◆ Supplied material
[Start of Attachment]

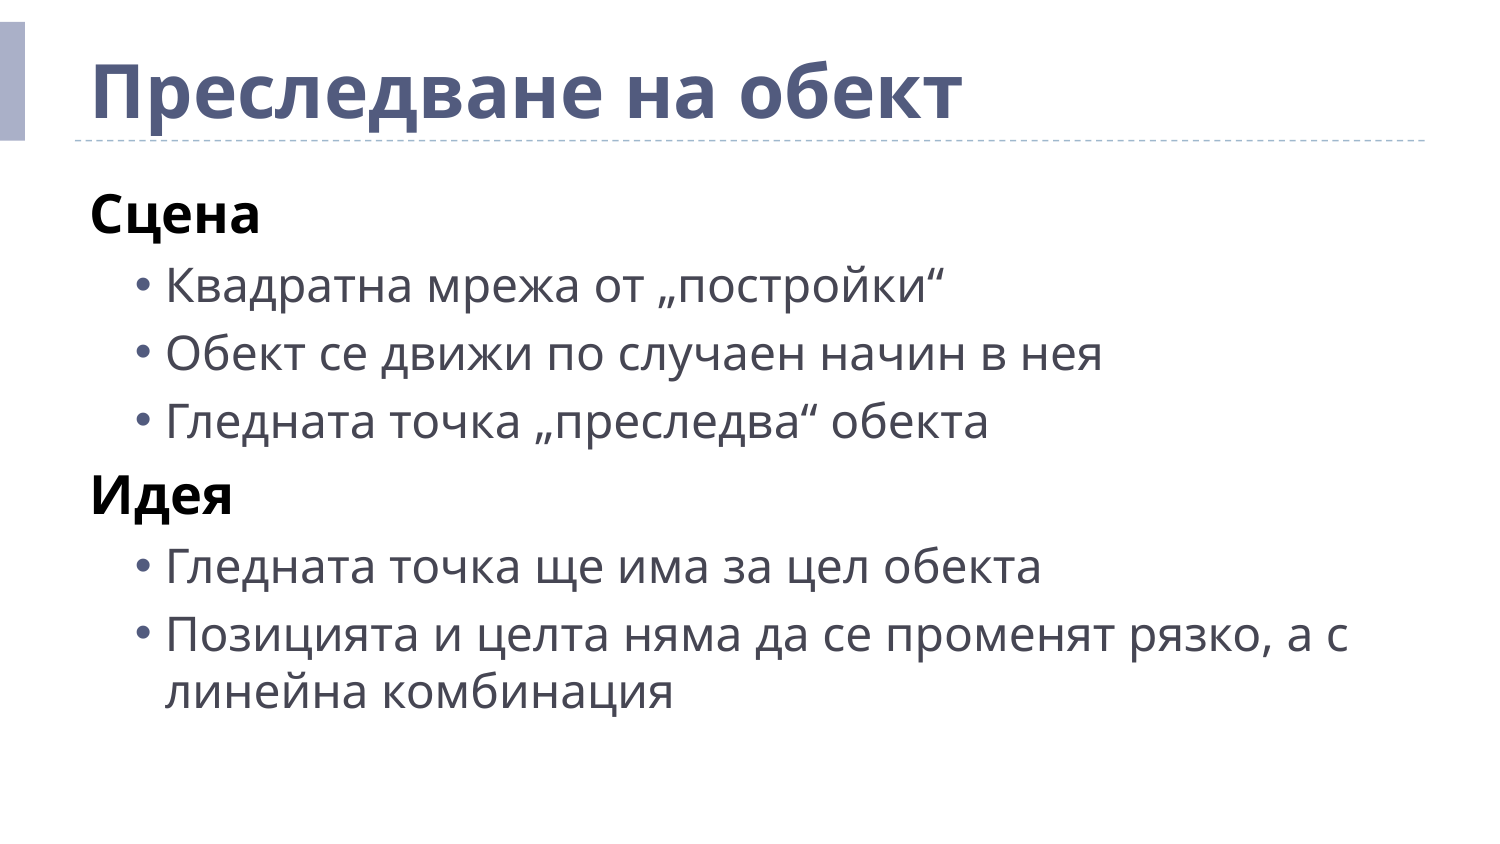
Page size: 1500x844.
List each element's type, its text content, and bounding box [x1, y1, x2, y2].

title Преследване на обект [75, 18, 1475, 141]
list Сцена Квадратна мрежа от „постройки“ Обект се движи по случаен начин в нея Гледната точка „преследва“ обекта Идея Гледната точка ще има за цел обекта Позицията и целта няма да се променят рязко, а с линейна комбинация [75, 171, 1475, 835]
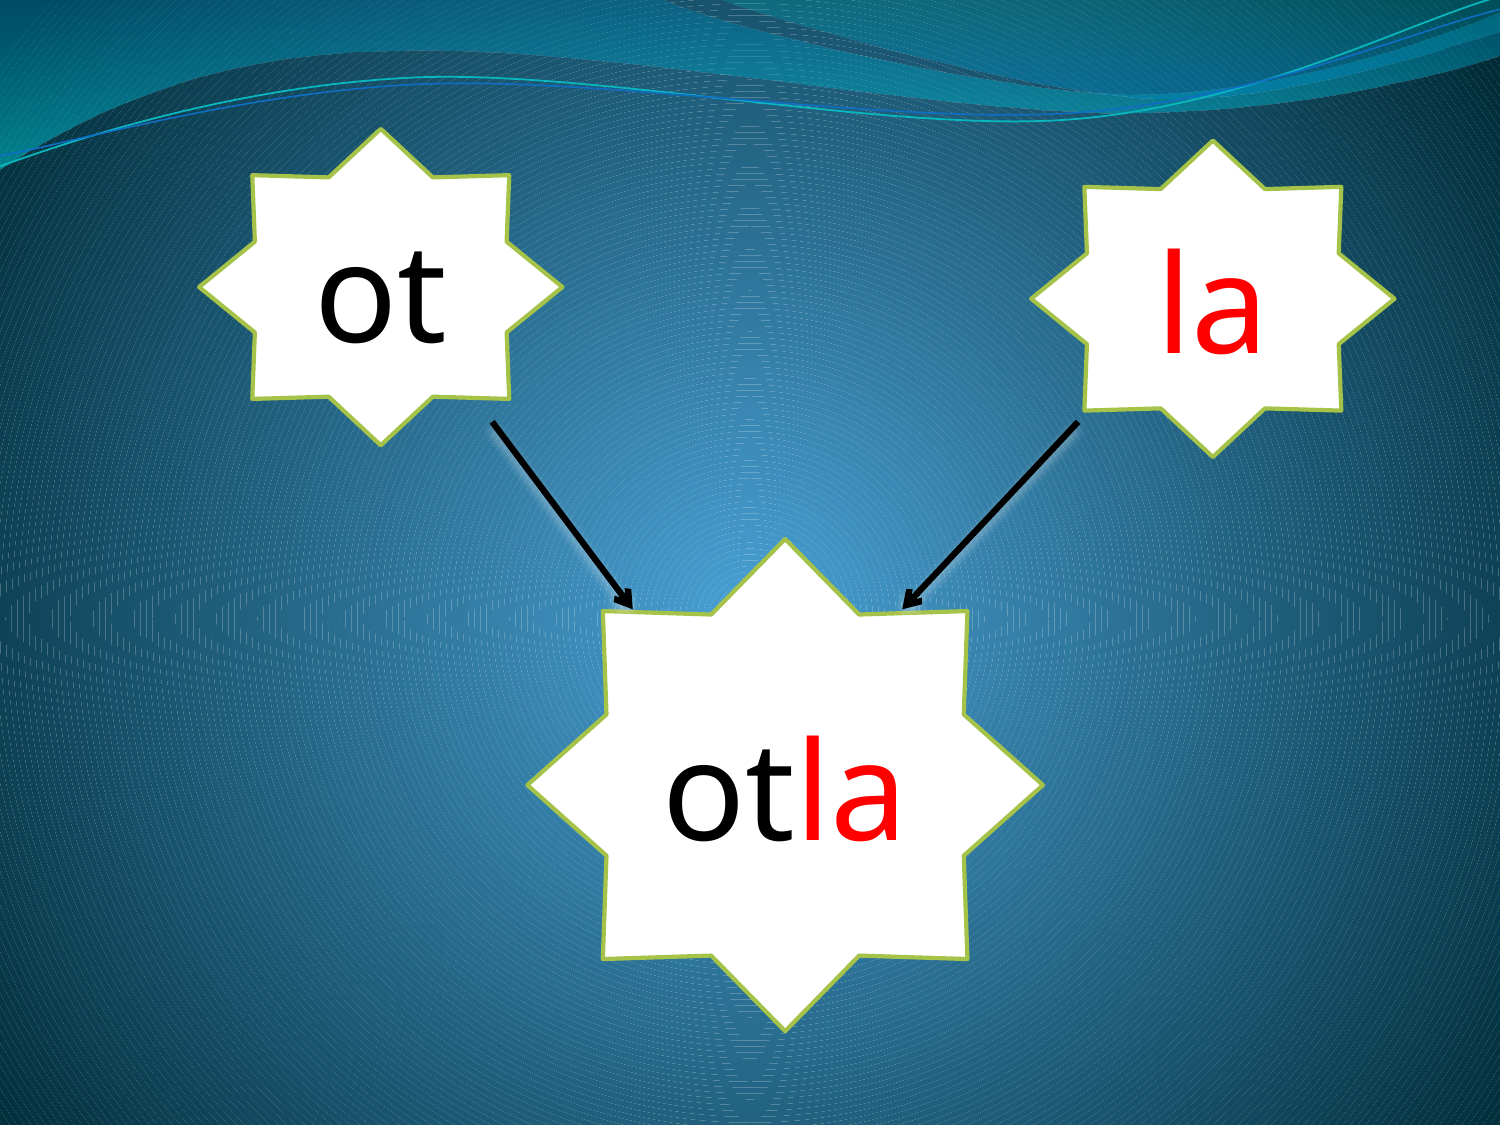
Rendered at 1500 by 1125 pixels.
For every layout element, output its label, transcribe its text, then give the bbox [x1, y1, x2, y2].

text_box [468, 445, 657, 587]
text_box otla [525, 536, 1046, 1034]
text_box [896, 427, 1085, 604]
text_box an [610, 609, 636, 617]
text_box la [1029, 139, 1397, 459]
text_box an [893, 611, 970, 618]
text_box ot [197, 127, 565, 447]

[End of Attachment]

◆ Task goal
Leaving the pictures aside, repeat the data above exactly.

◆ Exercise response
Page size: 1500x844.
List each element's type, its text content, and bounding box [x1, y1, x2, y2].

title Преследване на обект [75, 18, 1475, 141]
list Сцена Квадратна мрежа от „постройки“ Обект се движи по случаен начин в нея Гледната точка „преследва“ обекта Идея Гледната точка ще има за цел обекта Позицията и целта няма да се променят рязко, а с линейна комбинация [75, 171, 1475, 835]
Rendered at 1500 by 1125 pixels.
For every layout element, output its label, transcribe its text, then give the bbox [x1, y1, x2, y2].

text_box [468, 445, 657, 587]
text_box otla [525, 536, 1046, 1034]
text_box [896, 427, 1085, 604]
text_box an [610, 609, 636, 617]
text_box la [1029, 139, 1397, 459]
text_box an [893, 611, 970, 618]
text_box ot [197, 127, 565, 447]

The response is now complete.